Task details
Look through the lines below for the word "project", and copy every line that has it.
== Supplied material ==
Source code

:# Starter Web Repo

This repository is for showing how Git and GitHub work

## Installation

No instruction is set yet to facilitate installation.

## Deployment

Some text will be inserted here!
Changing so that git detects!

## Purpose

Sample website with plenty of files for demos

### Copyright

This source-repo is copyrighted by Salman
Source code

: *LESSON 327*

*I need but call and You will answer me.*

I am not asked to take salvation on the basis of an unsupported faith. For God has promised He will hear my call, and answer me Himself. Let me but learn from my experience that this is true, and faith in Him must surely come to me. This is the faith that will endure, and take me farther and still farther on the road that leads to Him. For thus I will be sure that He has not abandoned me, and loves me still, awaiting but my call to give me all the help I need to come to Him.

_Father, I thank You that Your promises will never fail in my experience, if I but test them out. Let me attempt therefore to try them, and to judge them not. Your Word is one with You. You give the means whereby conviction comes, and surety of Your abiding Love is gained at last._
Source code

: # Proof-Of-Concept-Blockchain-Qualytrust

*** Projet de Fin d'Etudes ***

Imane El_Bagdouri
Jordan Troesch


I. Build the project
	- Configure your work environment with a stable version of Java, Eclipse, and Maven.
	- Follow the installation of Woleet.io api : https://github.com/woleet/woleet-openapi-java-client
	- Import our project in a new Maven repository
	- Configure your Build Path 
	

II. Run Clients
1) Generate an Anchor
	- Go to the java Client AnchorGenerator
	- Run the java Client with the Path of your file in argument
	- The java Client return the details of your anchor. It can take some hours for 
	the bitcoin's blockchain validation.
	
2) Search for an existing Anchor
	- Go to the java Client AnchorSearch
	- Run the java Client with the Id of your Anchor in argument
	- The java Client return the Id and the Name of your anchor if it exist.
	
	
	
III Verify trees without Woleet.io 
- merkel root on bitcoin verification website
===
Task output
I. Build the project
	- Import our project in a new Maven repository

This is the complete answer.